Pflegefachpersonen verfügen über umfangreiches Fachwissen und übernehmen täglich verantwortungsvolle Aufgaben. Dennoch werden ihre vielfältigen Kompetenzen in der Öffentlichkeit häufig nur unzureichend wahrgenommen. Genau hier setzt das Projekt „Kompetenzkommunikation und Wertschätzung in der Pflege“ (KoWeP) an. Ziel des vom Bundesministerium für Gesundheit geförderten Projekts war es, Pflegefachpersonen dabei zu unterstützen, ihre beruflichen Kompetenzen verständlich, selbstbewusst und zielgruppengerecht zu kommunizieren.

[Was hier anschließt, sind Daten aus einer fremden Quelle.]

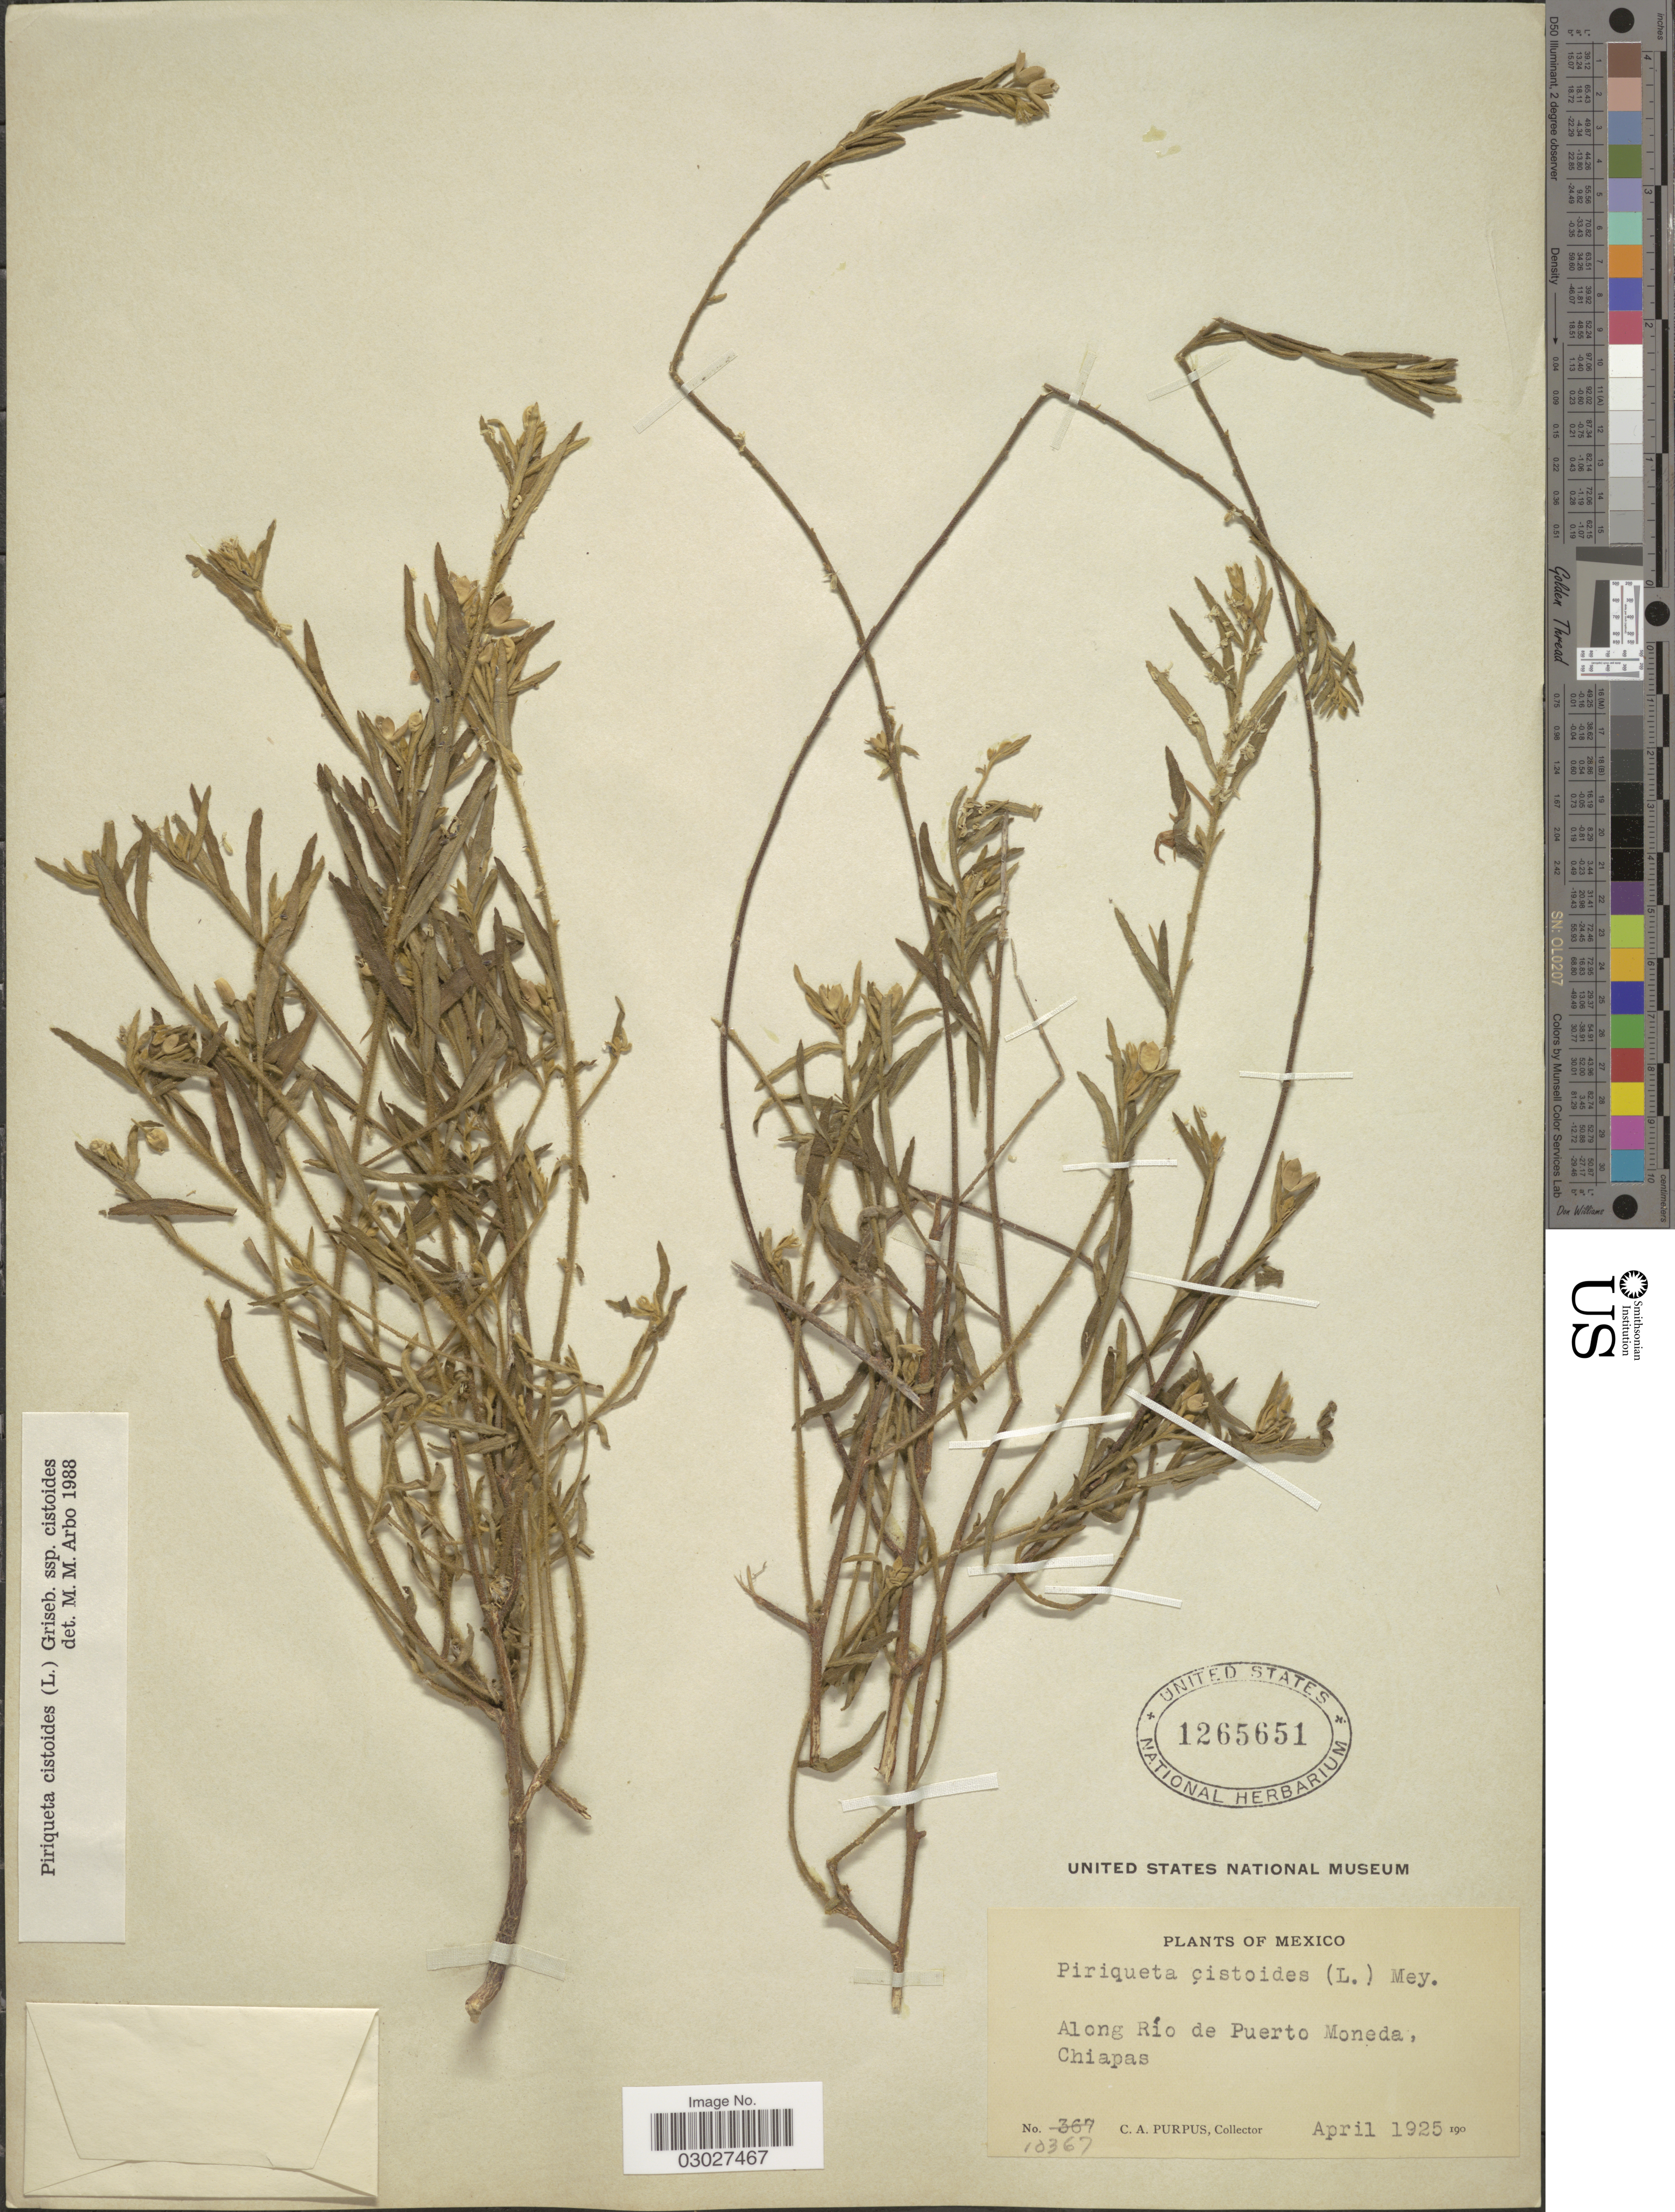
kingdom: Plantae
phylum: Tracheophyta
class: Magnoliopsida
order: Malpighiales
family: Turneraceae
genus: Piriqueta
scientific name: Piriqueta cistoides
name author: (L.) Griseb.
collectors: C. A. Purpus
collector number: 10367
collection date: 1925-04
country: Mexico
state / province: Chiapas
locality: Along Río de Puerto Moneda.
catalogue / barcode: US 1265651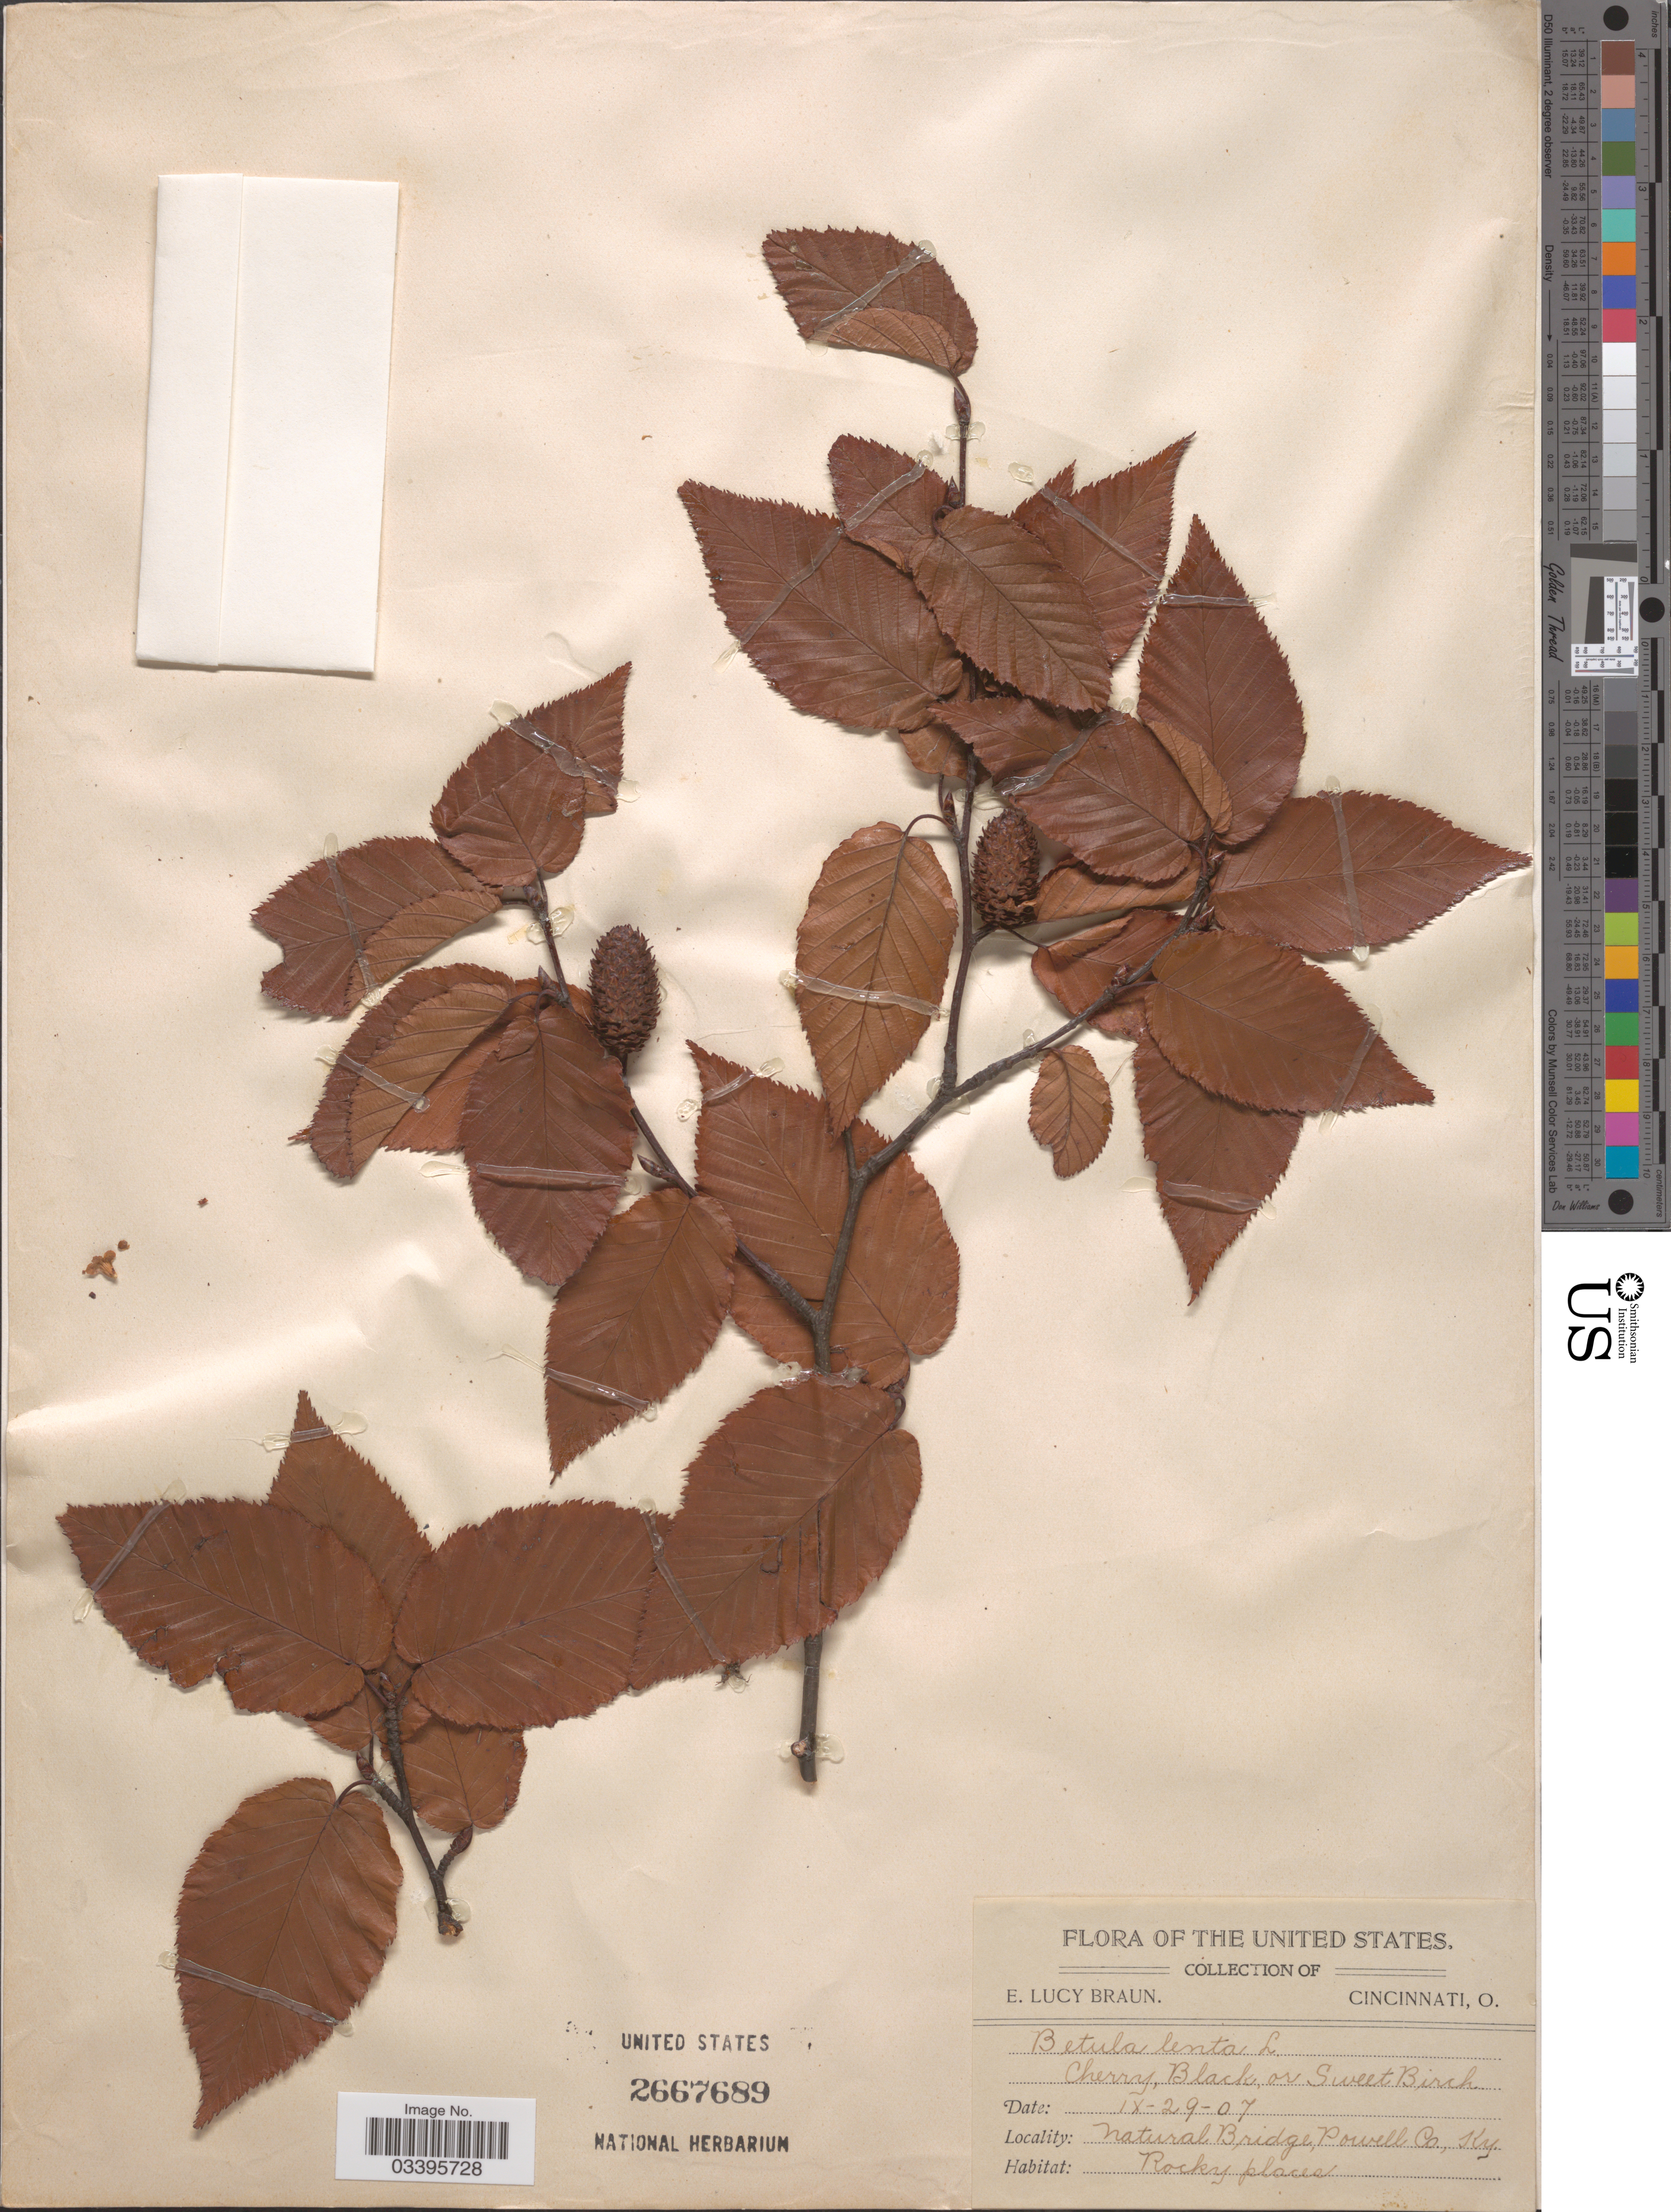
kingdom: Plantae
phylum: Tracheophyta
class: Magnoliopsida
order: Fagales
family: Betulaceae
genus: Betula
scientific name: Betula lenta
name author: L.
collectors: E. L. Braun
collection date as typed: Transcribed d/m/y: 29/9/7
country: United States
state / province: Kentucky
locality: Natural Bridge, Powell Co.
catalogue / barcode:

In den ersten beiden Projektphasen wurde das Konzept der Kompetenzkommunikation wissenschaftlich untersucht. Anschließend haben die Projektbeteiligten ein Schulungskonzept entwickelt, das erprobt und evaluiert wurde. Pflegefachpersonen sollen dadurch befähigt werden, ihre Expertise, den Wert ihrer Arbeit und die positiven Aspekte des Berufs besser sichtbar zu machen – in praktischen Handreichungen und Schulungen, die mithilfe der frei verfügbaren Module selbst in den Einrichtungen umgesetzt werden können.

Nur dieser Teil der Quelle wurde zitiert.